Cuando el investigador presentaba a los participantes de forma que era evidente quién era hombre o mujer, las mujeres jugaban de forma menos agresiva que los hombres.
Sin embargo, cuando se decía que los participantes eran anónimos tanto para los investigadores como para los rivales, las mujeres jugaban de manera tan agresiva como los hombres. (Lightdale y Prentice, 1994)
Críticas a la psicología como ciencia
Algunas críticas a la psicología como ciencia surgen de distintos puntos de vista en relación con el objeto de estudio y la metodología, por emplo:
La naturaleza de los fenómenos estudiados: la complejidad y subjetividad del comportamiento humano lo hace un objeto de estudio extremadamente complejo, porque es muy difícil de medir y predecir. Aunque hay ramas que tocan la parte biológica y estudian fenómenos físicos observables, otras se enfocan en el comportamiento, los pensamientos y las emociones, que son más difíciles de medir. En las ciencias naturales, los fenómenos estudiados son más fácilmente observables bajo condiciones controladas, pero en psicología, muchas variables son experiencias internas, muy difíciles de cuantificar de manera precisa.
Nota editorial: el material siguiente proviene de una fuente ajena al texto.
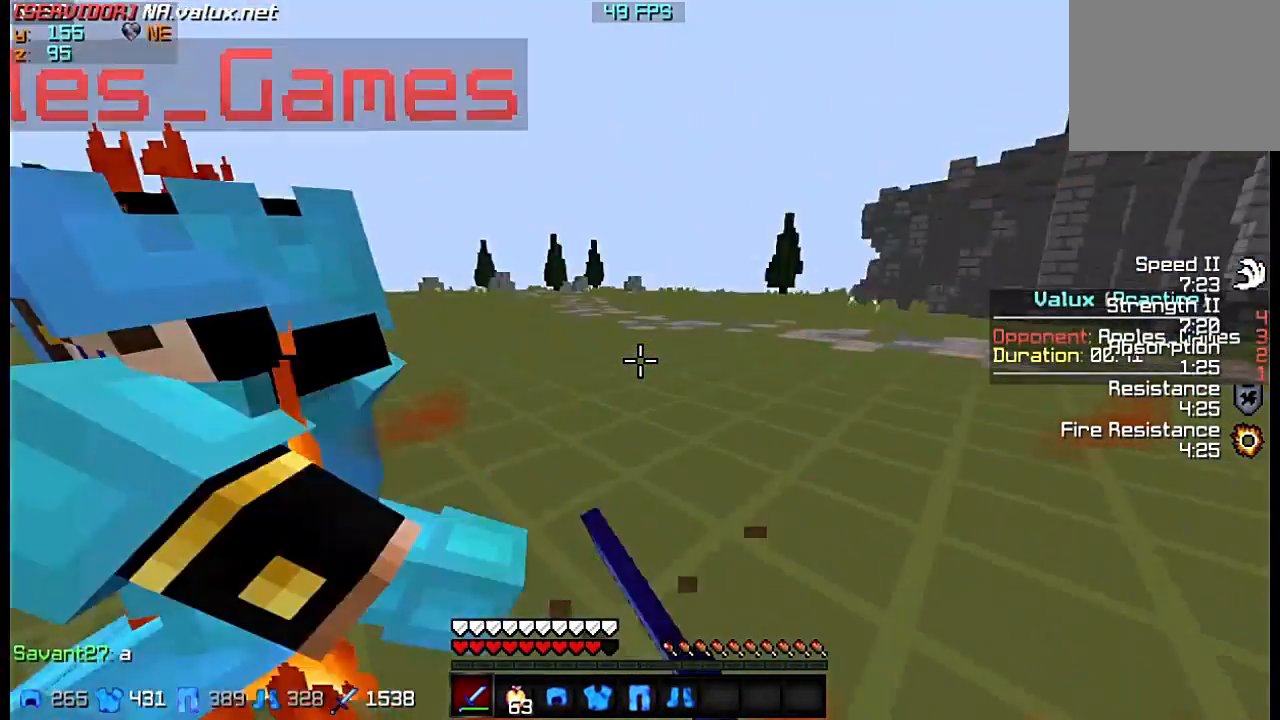
{"keys": ["w"], "events": [[267, "w", "down"], [300, "s", "up"]]}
Los métodos de investigación: La psicología utiliza muchos métodos diferentes para obtener información. La variabilidad en los métodos y la dependencia de datos autoinformados (que nos ‘fiamos’ de lo que dice el sujeto) afecta a la objetividad y a la fiabilidad de los resultados. También existe un debate sobre la replicabilidad de las investigaciones, especialmente en el ámbito de la psicología social.
Paradigmas: hay tantos paradigmas y teorías que a veces pueden ser contradictorios (psicoanálisis vs cognitivismo).
Contexto cultural: a menudo los fenómenos psicológicos y sociales están influenciados por el contexto cultural, lo que hace que sea difícil crear teorías universales y generalizables.
Todo esto hace que la psicología tenga algo asi como un estatus dentro de las ciencias, como ciencia ‘blanda’, porque se percibe como de menor precisión y predictibilidad que, por ejemplo, la física o la química.
Obviando que, gran parte de la formación en psicología es precisamente en química y biología, ya que el ser humano es un organismo vivo que depende de procesos bioquímicos y que se utilizan modelos matemáticos para diseñar instrumentos de medición y análisis de datos.
Los avances tecnológicos (neuroimagen, genética) permiten a los psicólogos investigar el cerebro y el comportamiento cada vez con mayor precisión
Por otro lado, el público general puede percibir la psicología como menos científica por la popularización de conceptos y teorías sin evidencia empírica, pero bajo el nombre de psicología, por ejemplo, test de personalidad o interpretaciones reduccionistas de teorías complejas en vídeos cortos en las redes sociales.
Además del hecho de que se acojan bajo el mismo paraguas prácticas que a día de hoy no se consideran científicas, como el psicoanálisis, con otras que sí tienen evidencia, como la terapias cognitivo conductuales.
Conclusiones
La psicología es una ciencia porque utiliza métodos rigurosos y produce conocimientos y empíricamente fundamentados que contribuyen a nuestra comprensión del comportamiento humano.
Además, contribuye valiosamente a otras disciplinas científicas y viceversa, demostrando su relevancia y rigor.